What is the rationale behind the CPU instruction set, in general and for x86's SETCC?


While examining the instruction set for Intel x86 processors I noticed there are 'intuitive' instructions like 'mov', 'add', 'mul' ... while others seem a bit unnatural like 'sete'. The question is more out of curiosity rather than practical concerns: why would designers chose to implement particular execution scenarios in single instructions? Do you know any reading material that would explain such design decisions?


Solution

  • There are at least two possible sequences to achieve the code. Here's my analysis of them

    ; "classic" code
     xor eax,eax     ; zero AL in case we don't write it.
     cmp edx,15
     jne past
      mov al,1        ; AL = (edx==15)
    past:
    

    And

    ; "evolved" code
    ; xor eax,eax optional to get a bool zero-extended to full register
    cmp edx,15
    sete al        ; AL = 0 or 1 according to edx==15
    

    It is a bit of a mindset that a conditional, simple assignment "should" involve a conditional jump on the opposite condition, even if it only jumps around a single instruction. But it is - in your own words - a particular execution scenario that occurs frequently so if a better alternative were available, why not?

    When code executes there are many factors affecting execution speed. Two of them are the time it takes for the result of a comparison/arithmetic/boolean operation to reach the flags register and the other the execution penalty when a jump is taken (I'm over-simplifying this a bit).

    So the classic code will either execute a move or take a jump.
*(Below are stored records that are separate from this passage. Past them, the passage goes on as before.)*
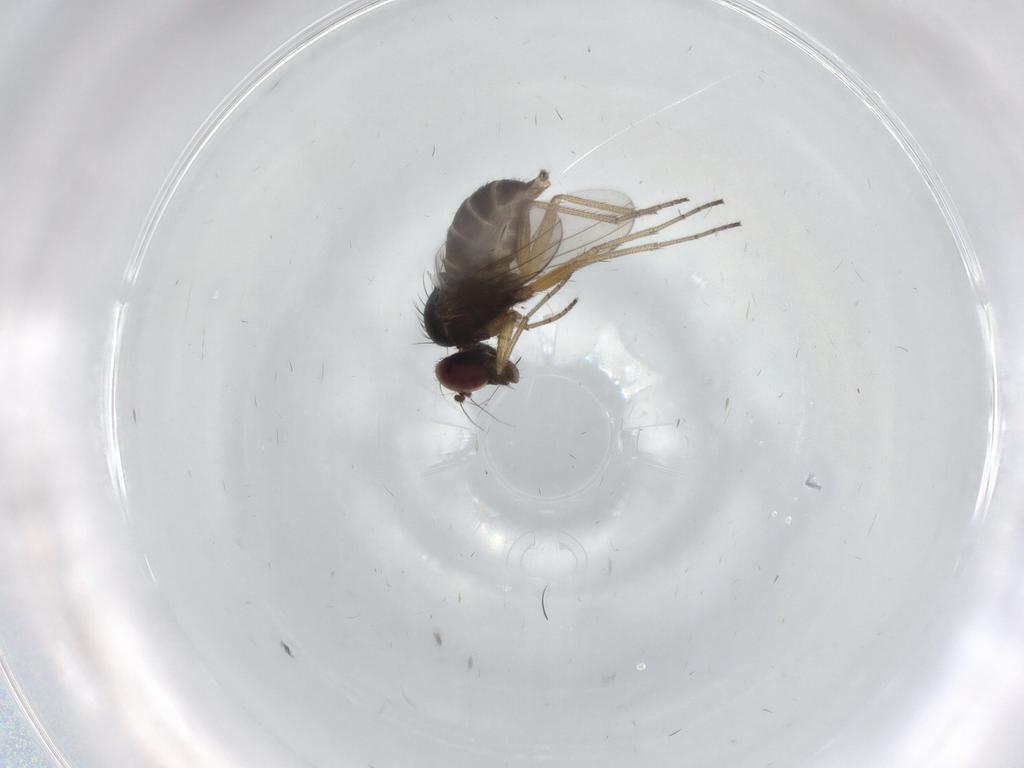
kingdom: Animalia
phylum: Arthropoda
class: Insecta
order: Diptera
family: Dolichopodidae
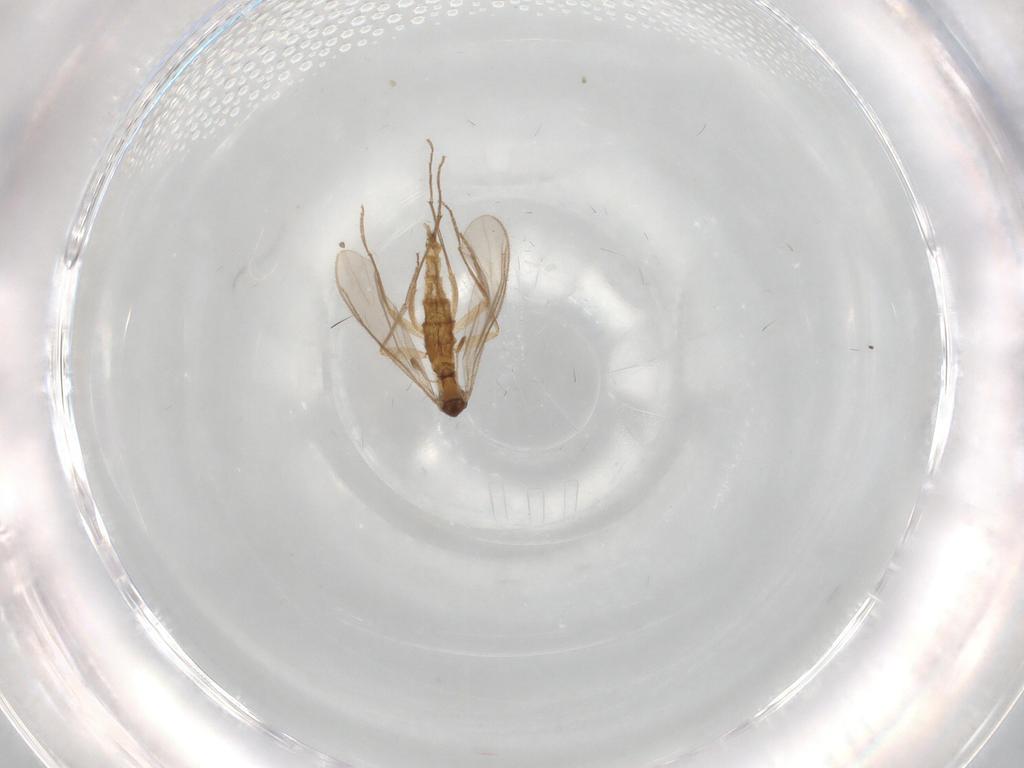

The former will probably be executed in parallel with other code and the latter may cause the prefetcher to load data from the new position resulting in wait states. The processor's branch prediction may be involved and may - depending on a lot of factors - predict incorrectly which incurs additional penalties.

    In the evolved case, code prefetching is not affected at all which is good for execution speed. Also the sete sequence will probably fit in fewer bytes than the mov+jne combo which means that relatively less code cache line capacity/work will be involved in the execution which means there will be relatively more data cache capacity/work will be freed up as well. It the contents of the assignment isn't needed right away the sete could be rescheduled to a position where it blends in better (execution-wise) with the surrounding code. This rescheduling could be performed explicitly (by the compiler) or implicitly (by the CPU itself). Static scheduling (by the compiler) is limited because most x86 integer instruction affect FLAGS so they can't be separated far.

    For normal (usually un-tuned), bloated application code the use of instructions such as this will have little impact on overall performance. In highly specialized, hand tuned code with very tight loops the difference between executing within three rather than four or five cache lines could make an enormous difference, especially if multiple copies of the code are running on different cores.